The goal of this study was to provide researchers with information and tools to support further research. For example, researchers looking for clinical trial participants can use DailyStrength, where users often share experiences about a particular condition, and health advocates seeking to spread awareness about a condition that affects men can use WebMD, where men often ask for advice. To this end, we also made comparisons between platforms to suggest where such a researcher might begin looking. The classifier models built in this study can assist with this task as well as other analyses involving health-related online postings.

Related Work

Analysis of Health-Related Social Media

Many studies have been performed to characterize health-related social media communities. Hackworth and Kunz [3] reported that 80% of Americans have searched the internet for health-related information, more than 60 million Americans are consumers of social networks in the Web 2.0 environment (health 2.0), and consumers, especially those with chronic conditions, are leading the health 2.0 movement by seeking clinical knowledge and emotional support. Wiley et al [4] studied the impact of different characteristics of various social media forums on drug-related content and demonstrated that the characteristics of a social media platform affect several aspects of discussion. Eichstaedt et al [5] predicted the county-level heart disease mortality by capturing the psychological characteristics of local communities through expressed text in Twitter. However, these studies do not describe or compare specific demographics in terms of their post content.

Further work has focused on categorizing health-related posts based on their content. Yu et al [6] performed a preliminary content analysis of D/deaf and hard of hearing discussion forum, AllDeaf, to observe different types of social support behaviors and identify social support features for a future text classification task. Reavley and Pilkington [7] analyzed the content of tweets related to depression and schizophrenia, finding that tweets about depression mostly discussed consumer resources and advertisements, whereas tweets about schizophrenia mostly raised awareness and reported research findings. Lee et al [8] analyzed the content of tweets from health-related Twitter users, finding that they tweet about testable claims and personal experiences. Lopes and Da Silva [9] collected posts from a health-related online forum, MedHelp, and used them to propose and refine a scheme for manually classifying health-related forum posts into 4 categories and a total of 23 subcategories. Our work was built upon these studies by defining our own categories of post content, some of which have analogues in these studies.
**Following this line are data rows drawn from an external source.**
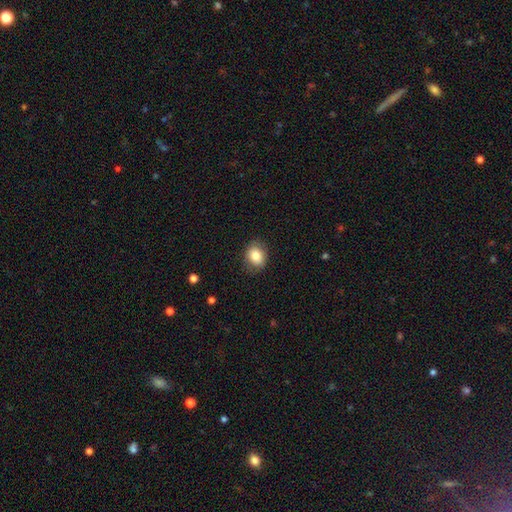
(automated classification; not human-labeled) Smooth or featured? Predicted: smooth (p=0.82). How rounded? Predicted: in between (p=0.50). Merging? Predicted: none (p=0.83).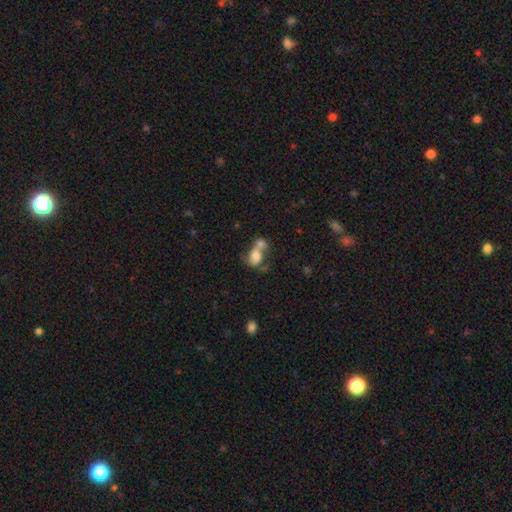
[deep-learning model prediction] Smooth or featured? smooth (68%)
How rounded? in between (66%)
Merging? merger (67%)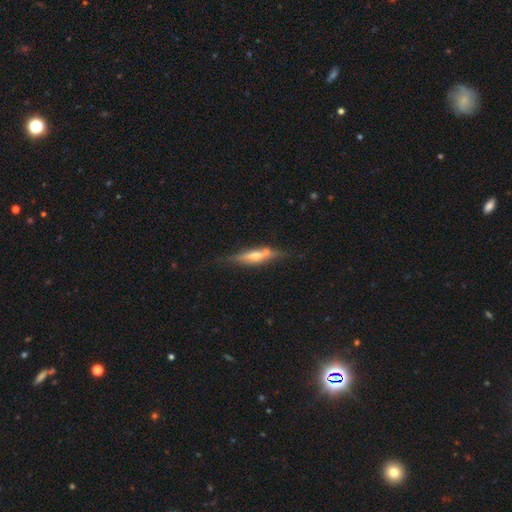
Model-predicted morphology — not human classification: type=featured or disk (62%); edge-on=yes (90%); edge-on bulge=rounded (73%); merging=none (68%).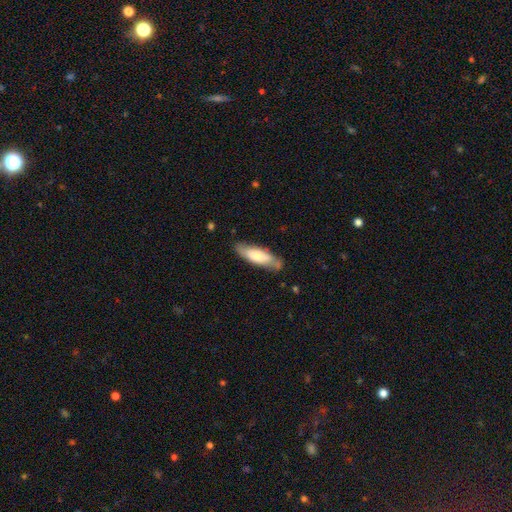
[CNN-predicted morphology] Smooth or featured? smooth (58%)
How rounded? cigar-shaped (55%)
Merging? none (77%)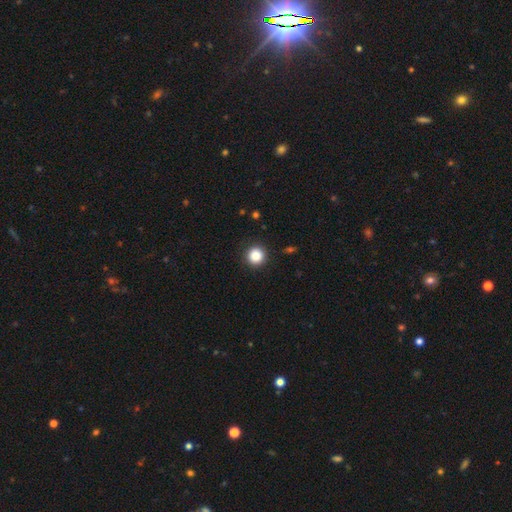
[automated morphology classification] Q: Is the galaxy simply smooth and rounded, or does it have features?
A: smooth — 86%.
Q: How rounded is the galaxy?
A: round — 95%.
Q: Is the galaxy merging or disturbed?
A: none — 91%.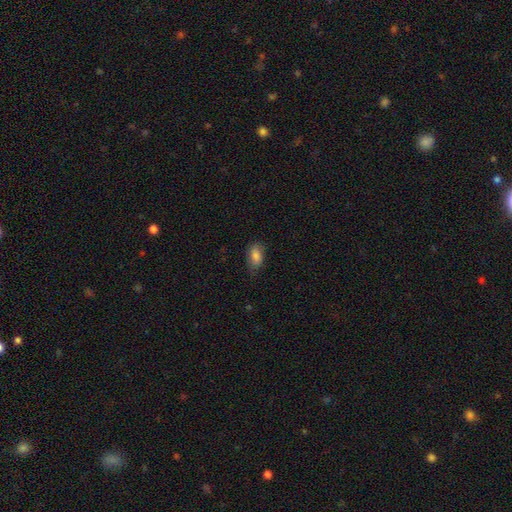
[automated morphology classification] smooth-or-featured: smooth: 83% | featured or disk: 9% | star or artifact: 8%
  how-rounded: in between: 90% | round: 6% | cigar-shaped: 4%
  merging: none: 72% | minor disturbance: 22% | major disturbance: 5% | merger: 1%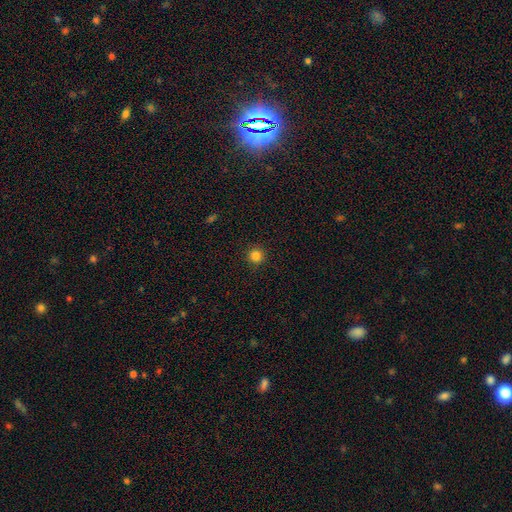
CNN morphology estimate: smooth_or_featured: smooth (p=0.84) [alt: star or artifact p=0.12]
how_rounded: round (p=0.95) [alt: in between p=0.04]
merging: none (p=0.92) [alt: minor disturbance p=0.05]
Health-Related Demographic Analysis

Other work has compared health issues between demographics or examined the demographics within a population participating in health-related research. Krueger et al [10] studied the mortality attributable to a low education level in the United States across several demographics, where they found people with an education level below a high school degree to have a higher mortality rate. Anderson-Bill et al [11] examined the demographics and behavioral and psychosocial characteristics of Web-health users (adults who use the Web to find information on health behavior and behavior change) recruited for a Web-based nutrition, physical activity, and weight gain prevention intervention. Their results suggest that users participating in online health interventions are likely “middle-aged, well-educated, upper middle-class women whose detrimental health behaviors put them at risk of obesity, heart disease, some cancers, and diabetes” [11]. These studies describe the demographics of the populations in their studies but do not describe the demographics of health-related social media users.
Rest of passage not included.